Тяжелый грузовик медленно полз по давно не езженной дороге, зараставшей кустарником. Временами путь преграждали стволы упавших деревьев, и тогда мы останавливались, шофер вытаскивал из кузова бензопилу, чтобы расчистить проход и ползти дальше. К полудню, когда преодолели километров десять — двенадцать и, значит, еще столько же оставалось, случилась поломка. В наших условиях совершенно непоправимая. Шоферу надо было возвращаться за необходимой запчастью, а мы были определены в крепкую избушку вроде охотничьей, сложенную, однако, не охотниками, а пастухами: вдоль лесного ручья некогда простилались замечательные луговины. Кое — какие продукты у нас имелись, водитель оставил пакет, который ему собрала жена, и мы взялись обихаживать новое пристанище, понимая, что вылазка наша сегодняшним днем не ограничится и ночевать придется именно здесь.
К счастью, печка была вполне исправна, а в сенцах сохранились сухие дрова. Нары, правда, были ничем не покрыты, но мы с батюшкой сошлись на том, что твердое ложе целительно для здоровья. Подмели, проветрили, растопили печь, поставили на нее закопченный чайник, принесли брусничного листа для заварки, разложили на столике перед оконцем еду, помолились и приступили к трапезе.
До чего же вольно, до чего хорошо нам было! Никуда не надо спешить, никаких сроков пред нами — времени словно и вообще нет.

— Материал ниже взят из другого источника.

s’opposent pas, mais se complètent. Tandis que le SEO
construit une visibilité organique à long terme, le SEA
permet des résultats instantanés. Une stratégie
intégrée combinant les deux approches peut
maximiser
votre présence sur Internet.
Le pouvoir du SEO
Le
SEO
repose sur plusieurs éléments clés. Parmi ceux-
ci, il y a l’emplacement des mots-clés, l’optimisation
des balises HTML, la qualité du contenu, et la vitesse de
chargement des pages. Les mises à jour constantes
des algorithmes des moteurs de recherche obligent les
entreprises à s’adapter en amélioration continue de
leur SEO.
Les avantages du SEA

А уютно — как бывает лишь детям «в домике», где?нибудь под столом.
Поразмыслив, придумали обустройство постелей: наломали тонких еловых веточек и взбили такие перины, что о целительности голых досок пришлось забыть. Потом пошли прогуляться.
Был прекрасный весенний вечер — тихий, теплый, искрилась мелкая, некусачая мошкара, тянули вальдшнепы. Я рассказал отцу Дионисию — так звали иеромонаха — об этих куличках, о тяге, и он, человек городской, даже, пожалуй, сугубо городской, слушал с искренним изумлением. Попалось сыроватое, грязное место с отпечатком медвежьих лап. Я попросил батюшку не наступать на звериный след, а пройти рядом.

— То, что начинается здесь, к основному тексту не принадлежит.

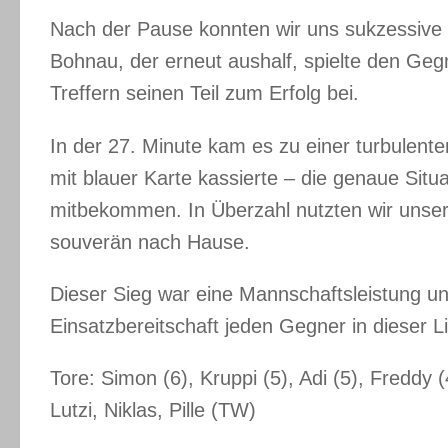
Nach der Pause konnten wir uns sukzessive 
Bohnau, der erneut aushalf, spielte den Geg
Treffern seinen Teil zum Erfolg bei.
In der 27. Minute kam es zu einer turbulente
mit blauer Karte kassierte – die genaue Situa
mitbekommen. In Überzahl nutzten wir unse
souverän nach Hause.
Dieser Sieg war eine Mannschaftsleistung und
Einsatzbereitschaft jeden Gegner in dieser 
Tore: Simon (6), Kruppi (5), Adi (5), Freddy (4
Lutzi, Niklas, Pille (TW)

— Это что — языческая примета? — спросил он.
— Да какое уж тут язычество, — говорю, — просто в следующий раз придет и, глядишь, нашу деликатность оценит. А если затопчем его следы, может понять как вызов. Он тут, наверное, за хозяина. Вот, смотрите! — Я показал задиры, сделанные на стволе огромнейшей ели.
Отец Дионисий не понимал.
— Встал, — говорю, — на задние лапы и ободрал дерево, чтобы все видели, какой он большой.
— Так это он до такой высоты дотянулся?